Cap and Trade, along with new EPA rules to reduce mercury and other substances, from the air is also a way to put “dirty” coal power plants — mostly in Red States — out of commission and replace them with “clean” solar and wind power plants that will build a “clean tech” industrial constituency for Democrats in Blue States. Cap and Trade is also a civil war to eliminate a political constituency of the Republican Party.

Tea Party Retaliation?

Ariel Schwartz is a blogger for Greenbiz.com. In her Oct. 24 article, “Why California’s Cap and Trade Program is a Big Deal,” whe wrote, “But if the new program works, it may not be long before others follow.”

What someone as naïve as Schwartz apparently is not aware of is that, if every state or region enacts a Cap and Trade law, we may inadvertently end up with an escalating domestic trade war.  What would prevent Michigan or Tennessee from tacking a pollution tax onto their automobiles?

After the mid-term elections of 2010, most of the coal-producing states have shifted toward the Tea Party.  Cap and Trade in California might galvanize Tea Party representatives in Middle America to erect trade tariffs to counter California’s Cap and Trade taxes, and might align voters with the Tea Party for the November 2012 elections.

Exporting the California Energy Crisis of 2001

What triggered the California Energy Crisis of 2001 was the federal Environmetnal Protection Agency’s mandate to clean the air in urban smog traps, or federal funds for highways and schools would be withheld.  The only way to comply with the EPA mandate was for California to mothball old, polluting fossil fuel power plants and shift to retrofitting the old plants to cleaner natural gas, or importing more power from out-of-state power plants.

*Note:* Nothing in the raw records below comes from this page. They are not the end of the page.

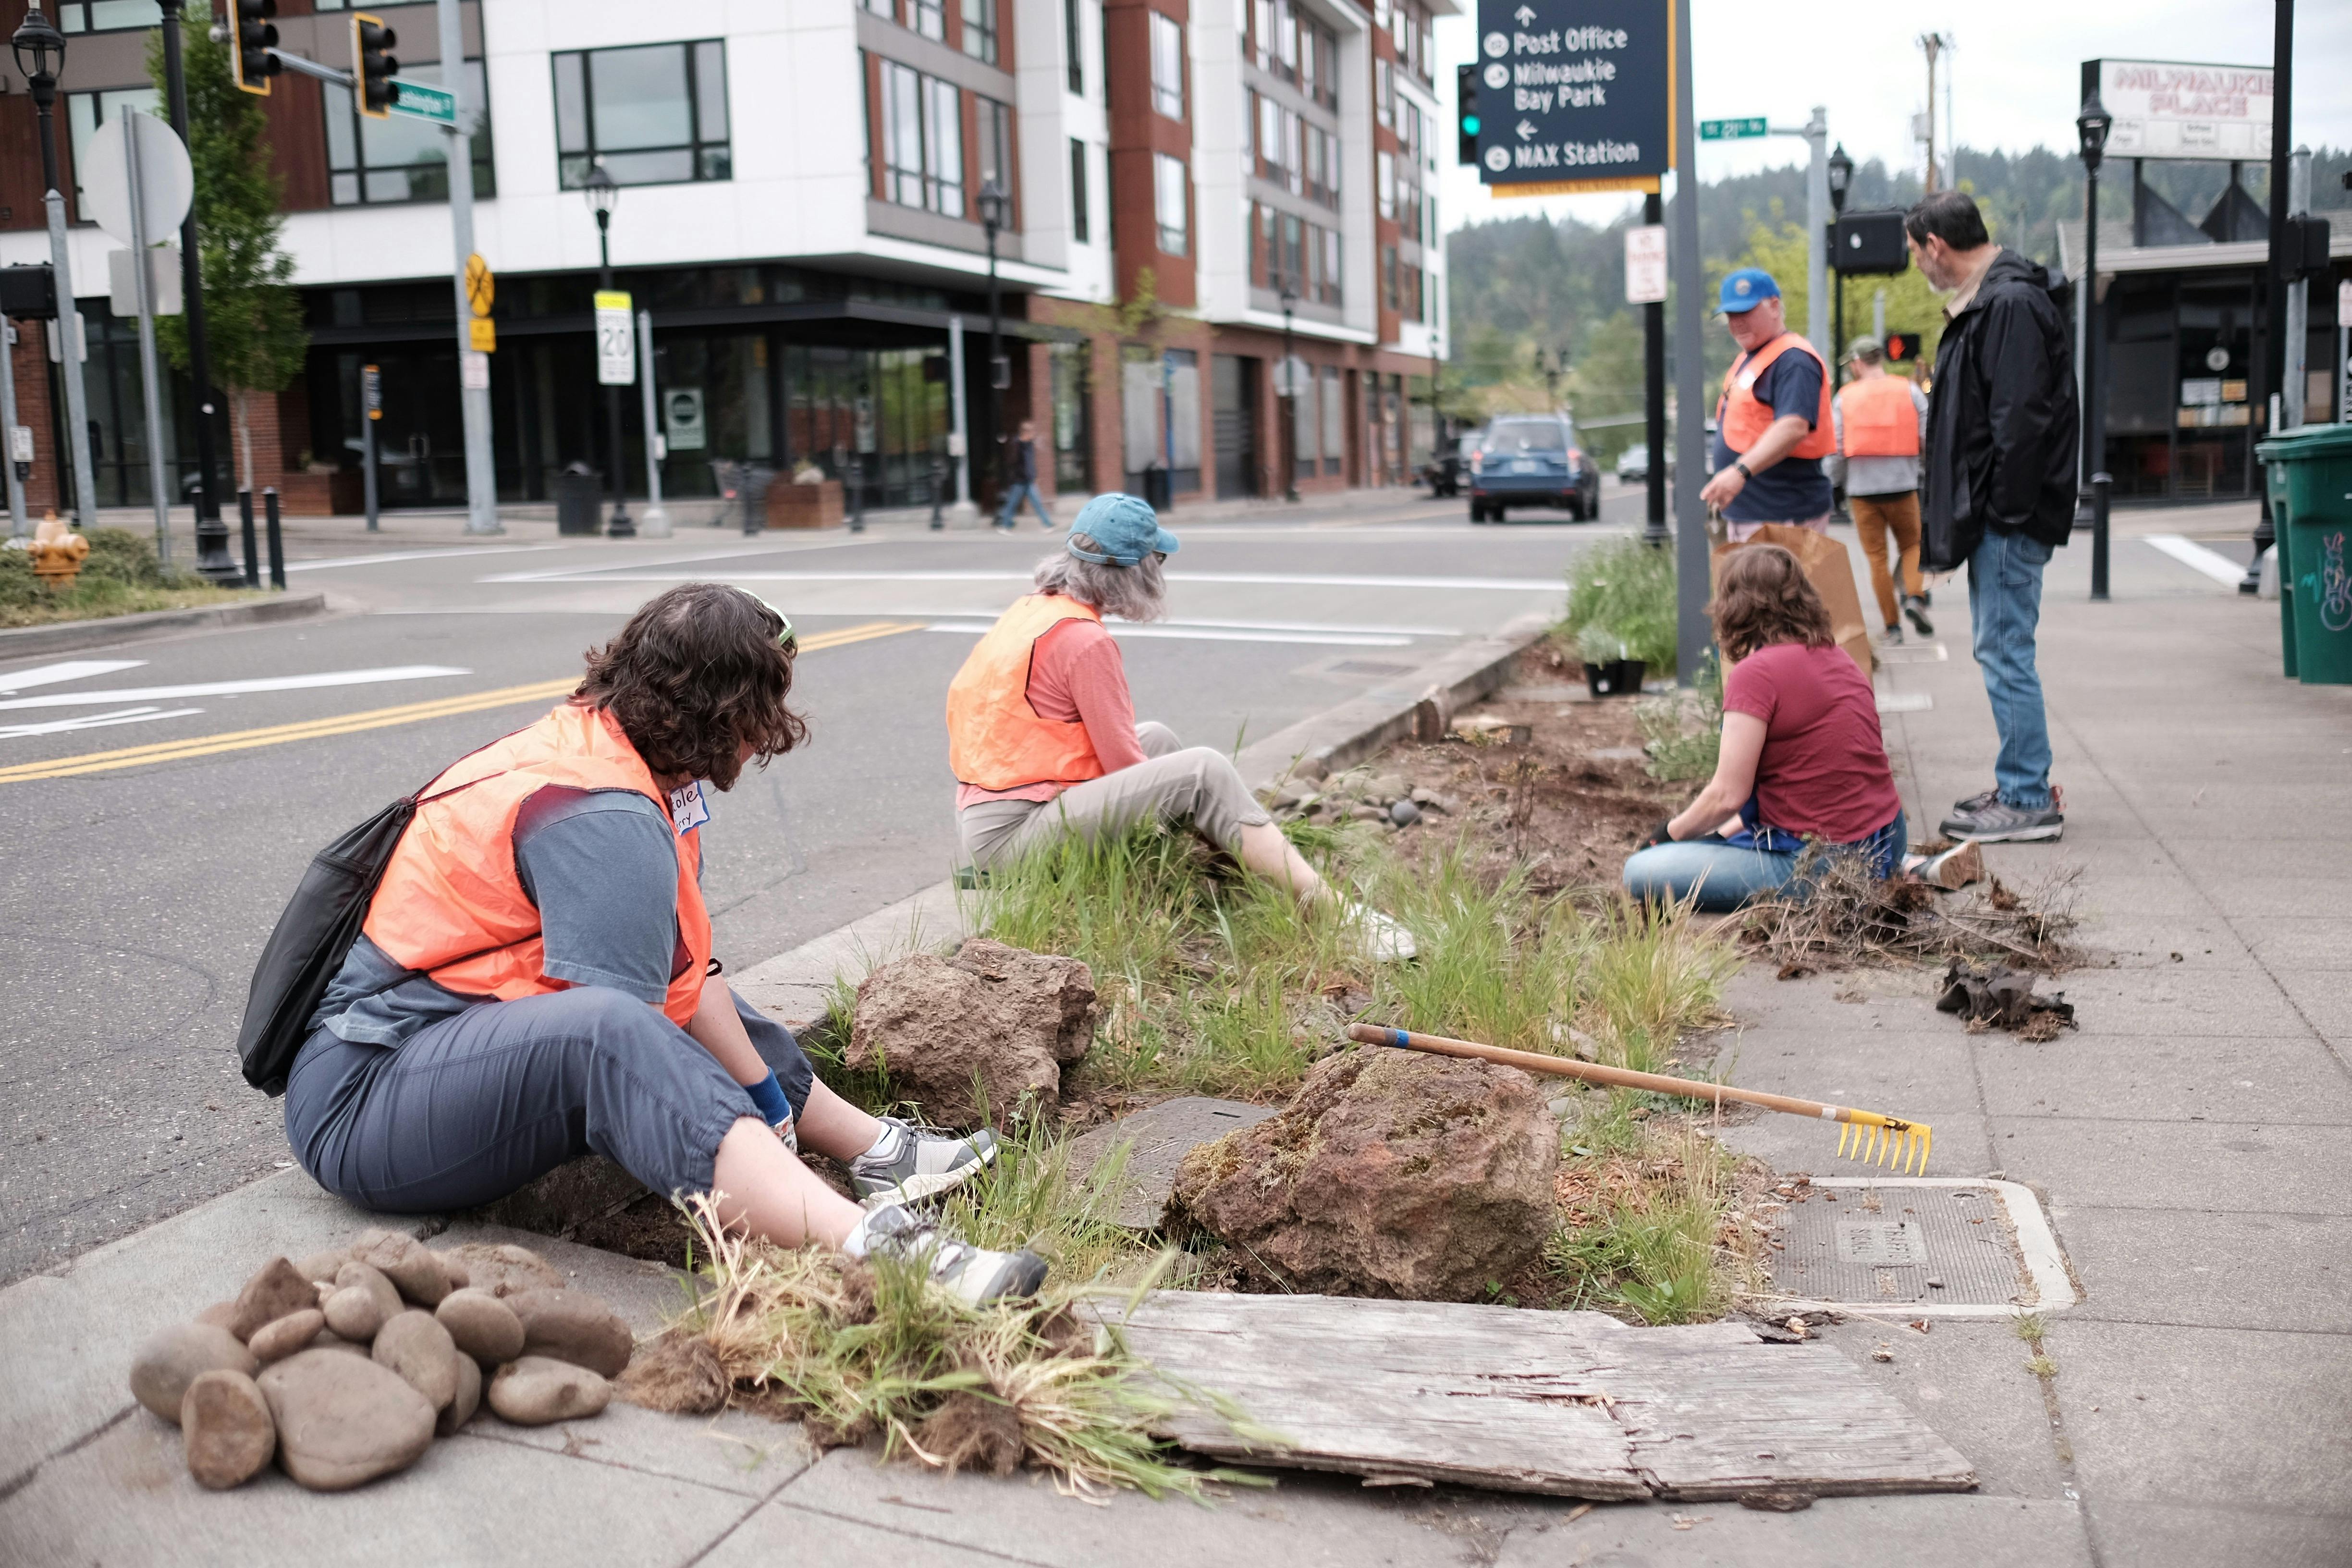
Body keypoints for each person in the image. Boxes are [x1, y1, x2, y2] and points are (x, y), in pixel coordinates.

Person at [284, 585, 1046, 1305]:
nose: (761, 741)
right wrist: (758, 1118)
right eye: (764, 711)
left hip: (433, 1048)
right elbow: (634, 1039)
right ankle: (883, 1251)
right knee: (613, 1031)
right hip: (364, 1100)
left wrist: (769, 1099)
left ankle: (877, 1153)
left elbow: (690, 979)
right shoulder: (602, 815)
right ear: (726, 714)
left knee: (692, 993)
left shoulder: (610, 752)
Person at [948, 492, 1417, 961]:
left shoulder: (1036, 611)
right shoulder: (1084, 640)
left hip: (995, 814)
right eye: (1159, 559)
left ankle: (1228, 876)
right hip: (1014, 838)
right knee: (1201, 771)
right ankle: (1334, 913)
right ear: (1136, 571)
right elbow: (1121, 765)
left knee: (1160, 740)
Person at [1906, 190, 2078, 844]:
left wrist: (2001, 513)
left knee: (2004, 651)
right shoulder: (2004, 298)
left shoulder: (2006, 303)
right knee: (2003, 649)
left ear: (1937, 246)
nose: (1919, 266)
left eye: (1917, 254)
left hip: (2010, 519)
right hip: (2007, 515)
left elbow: (2019, 422)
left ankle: (2028, 796)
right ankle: (2019, 783)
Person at [1622, 546, 1906, 912]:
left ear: (1735, 608)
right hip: (1886, 841)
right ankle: (1910, 865)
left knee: (1640, 872)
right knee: (1711, 844)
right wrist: (1712, 838)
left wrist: (1666, 836)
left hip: (1821, 865)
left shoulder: (1756, 674)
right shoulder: (1838, 657)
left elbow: (1727, 794)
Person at [1697, 268, 1836, 542]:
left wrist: (1739, 473)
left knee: (1783, 587)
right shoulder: (1754, 357)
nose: (1737, 323)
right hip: (1755, 514)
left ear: (1774, 306)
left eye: (1745, 312)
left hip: (1782, 516)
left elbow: (1794, 426)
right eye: (1731, 316)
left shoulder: (1793, 360)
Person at [1831, 336, 1934, 645]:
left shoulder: (1845, 397)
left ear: (1858, 363)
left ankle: (1892, 628)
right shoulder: (1910, 391)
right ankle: (1915, 597)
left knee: (1876, 558)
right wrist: (1925, 469)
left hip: (1863, 492)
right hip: (1903, 486)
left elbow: (1836, 448)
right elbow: (1928, 437)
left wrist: (1836, 482)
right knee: (1913, 546)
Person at [995, 420, 1054, 531]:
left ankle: (1048, 524)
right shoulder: (1016, 445)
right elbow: (1012, 462)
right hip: (1019, 480)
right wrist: (1021, 474)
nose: (1034, 434)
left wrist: (1034, 475)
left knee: (1037, 503)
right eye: (1032, 432)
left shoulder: (1029, 445)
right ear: (1026, 432)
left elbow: (1030, 463)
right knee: (1012, 503)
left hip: (1028, 479)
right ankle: (1004, 524)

California was not running out of electricity in 2001 as much as it was running out of clean sky and a way to finance paying off the old bonds and debts — called stranded assets — on its decommissioned power plants.

What is to prevent a similar set of energy crises arising in those states affected by new EPA clean air rules and California’s Cap and Trade law? What would prevent, say, Utah or Pennsylvania from tacking on a competitive tariff on all its exported products for phasing out coal power plants? Or how about if they pay off the stranded assets of the unpaid bonds and mortgages on its coal power plants made obsolescent by EPA regulations and California’s cap and trade tariff?

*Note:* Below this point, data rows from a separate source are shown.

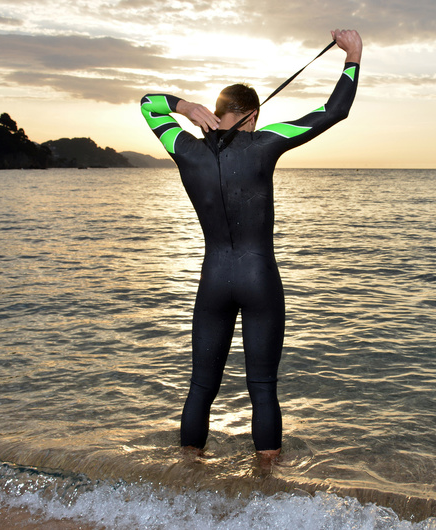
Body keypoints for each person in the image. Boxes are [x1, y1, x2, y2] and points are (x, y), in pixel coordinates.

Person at [140, 29, 361, 468]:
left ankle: (185, 476)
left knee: (201, 386)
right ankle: (268, 483)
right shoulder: (265, 142)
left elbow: (148, 103)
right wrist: (352, 55)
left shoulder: (183, 147)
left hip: (213, 280)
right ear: (252, 115)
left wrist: (184, 106)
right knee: (262, 386)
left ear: (216, 112)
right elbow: (334, 110)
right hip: (258, 278)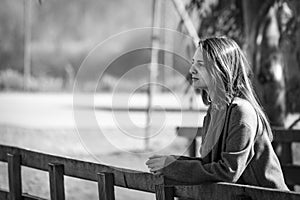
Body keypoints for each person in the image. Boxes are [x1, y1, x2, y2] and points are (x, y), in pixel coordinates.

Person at [145, 36, 289, 190]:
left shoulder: (241, 112)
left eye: (201, 64)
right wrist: (173, 162)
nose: (192, 69)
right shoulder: (213, 113)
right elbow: (209, 165)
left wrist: (173, 168)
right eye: (193, 63)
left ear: (220, 69)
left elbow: (228, 171)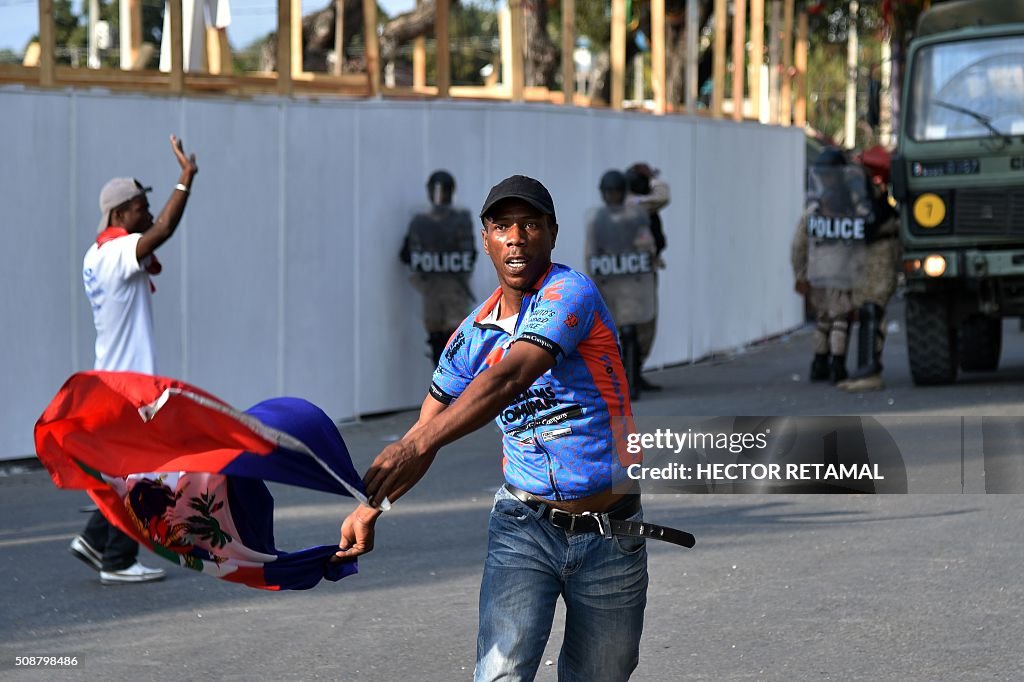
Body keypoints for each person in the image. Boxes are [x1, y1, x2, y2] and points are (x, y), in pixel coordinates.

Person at [336, 175, 677, 681]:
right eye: (502, 226)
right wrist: (373, 505)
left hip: (612, 529)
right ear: (486, 239)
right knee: (500, 673)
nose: (516, 236)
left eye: (530, 225)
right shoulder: (470, 335)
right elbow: (424, 433)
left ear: (552, 233)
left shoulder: (571, 293)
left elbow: (510, 376)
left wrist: (416, 444)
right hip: (523, 527)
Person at [69, 135, 198, 584]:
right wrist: (185, 181)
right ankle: (119, 560)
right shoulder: (116, 252)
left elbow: (153, 234)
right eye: (141, 207)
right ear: (119, 214)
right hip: (129, 385)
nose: (147, 214)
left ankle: (94, 538)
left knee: (126, 467)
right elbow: (162, 230)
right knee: (143, 471)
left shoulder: (98, 254)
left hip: (116, 380)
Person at [791, 147, 872, 384]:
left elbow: (798, 246)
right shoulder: (853, 209)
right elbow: (861, 244)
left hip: (818, 272)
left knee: (823, 320)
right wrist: (861, 274)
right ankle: (837, 364)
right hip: (843, 272)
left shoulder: (813, 211)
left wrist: (800, 273)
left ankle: (819, 362)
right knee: (839, 319)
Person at [585, 170, 658, 399]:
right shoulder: (598, 220)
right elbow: (591, 252)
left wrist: (643, 251)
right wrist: (595, 278)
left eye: (615, 192)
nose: (612, 196)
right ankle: (624, 379)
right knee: (617, 334)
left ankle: (632, 380)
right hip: (611, 283)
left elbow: (646, 243)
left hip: (632, 283)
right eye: (608, 192)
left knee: (631, 331)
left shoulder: (635, 217)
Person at [839, 146, 900, 392]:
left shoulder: (865, 182)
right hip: (871, 248)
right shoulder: (860, 182)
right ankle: (865, 368)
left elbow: (875, 218)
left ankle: (871, 370)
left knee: (873, 307)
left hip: (881, 247)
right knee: (866, 307)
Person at [400, 170, 477, 364]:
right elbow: (407, 253)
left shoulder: (460, 220)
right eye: (436, 192)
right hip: (432, 288)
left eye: (443, 192)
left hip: (454, 288)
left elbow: (470, 253)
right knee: (437, 340)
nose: (439, 197)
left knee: (456, 340)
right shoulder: (421, 221)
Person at [624, 162, 670, 392]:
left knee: (644, 325)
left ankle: (635, 373)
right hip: (631, 273)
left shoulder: (634, 202)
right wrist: (653, 180)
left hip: (643, 269)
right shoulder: (633, 203)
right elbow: (663, 195)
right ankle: (628, 376)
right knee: (637, 325)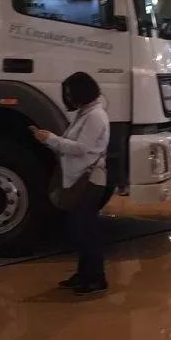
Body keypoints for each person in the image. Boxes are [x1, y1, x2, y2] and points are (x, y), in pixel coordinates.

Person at [32, 71, 110, 295]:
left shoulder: (95, 116)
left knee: (86, 230)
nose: (67, 97)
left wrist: (51, 139)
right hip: (80, 179)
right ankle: (84, 274)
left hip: (89, 180)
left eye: (69, 92)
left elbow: (81, 148)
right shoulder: (85, 114)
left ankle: (96, 277)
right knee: (81, 228)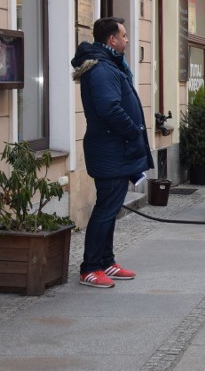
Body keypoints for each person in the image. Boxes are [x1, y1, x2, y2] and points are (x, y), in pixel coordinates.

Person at [71, 17, 154, 288]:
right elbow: (109, 109)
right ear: (112, 40)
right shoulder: (103, 69)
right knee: (106, 209)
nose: (128, 40)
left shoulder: (109, 65)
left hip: (114, 149)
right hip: (110, 149)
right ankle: (90, 268)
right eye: (124, 36)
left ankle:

Cap and Trade’s Unintended Consequences

Writing in the July 26, 2009, issue of the Baltimore Examiner.com, Steve Christ asks, “Cap and Trade: A Smoot-Hawley Rerun?”

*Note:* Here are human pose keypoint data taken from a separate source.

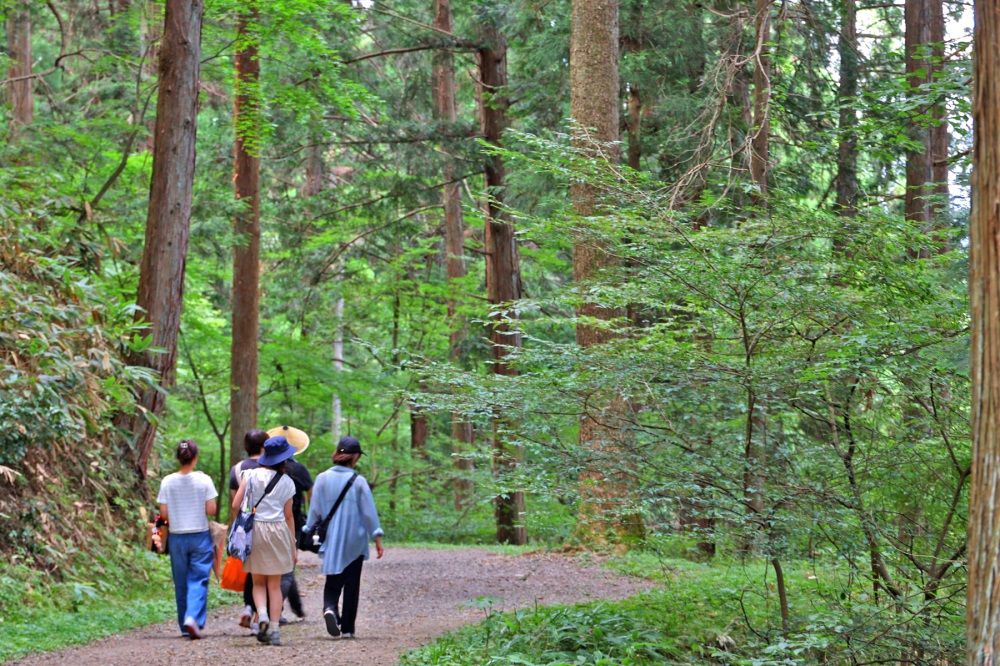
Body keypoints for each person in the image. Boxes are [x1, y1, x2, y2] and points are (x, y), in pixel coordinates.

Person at [304, 435, 384, 639]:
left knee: (333, 579)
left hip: (332, 537)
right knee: (352, 583)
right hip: (355, 540)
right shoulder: (359, 481)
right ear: (355, 457)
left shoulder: (322, 478)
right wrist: (376, 535)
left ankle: (330, 608)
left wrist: (308, 529)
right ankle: (348, 628)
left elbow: (315, 511)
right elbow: (369, 512)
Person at [232, 436, 298, 646]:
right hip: (278, 530)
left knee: (258, 581)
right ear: (284, 459)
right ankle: (275, 630)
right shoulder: (287, 482)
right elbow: (289, 516)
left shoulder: (249, 475)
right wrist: (293, 545)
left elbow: (236, 504)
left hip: (255, 530)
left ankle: (261, 616)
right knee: (275, 585)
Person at [157, 439, 218, 639]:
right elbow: (211, 510)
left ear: (178, 458)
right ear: (195, 458)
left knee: (181, 581)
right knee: (199, 579)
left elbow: (163, 514)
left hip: (176, 537)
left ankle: (185, 625)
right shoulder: (204, 480)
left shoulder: (167, 481)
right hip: (199, 535)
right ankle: (193, 618)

As Christ describes what happened to the U.S. economy after the Smoot-Hawley Act was enacted:

“Soon after, an economy that was merely teetering on the edge, went completely over the cliff.  A recession quickly turned into a depression. In the bill’s wake, unemployment rose dramatically for years, jumping to 16.3 percent in 1931, 24.9 percent in 1932, and 25.1 percent in 1933. Meanwhile, before the bill,  unemployment was only a mild 7.8 percent.”

The Obama administration and California have apparently not learned much from history.  In fact, they want to erase or scorn the history of the consequences of the Smoot-Hawley.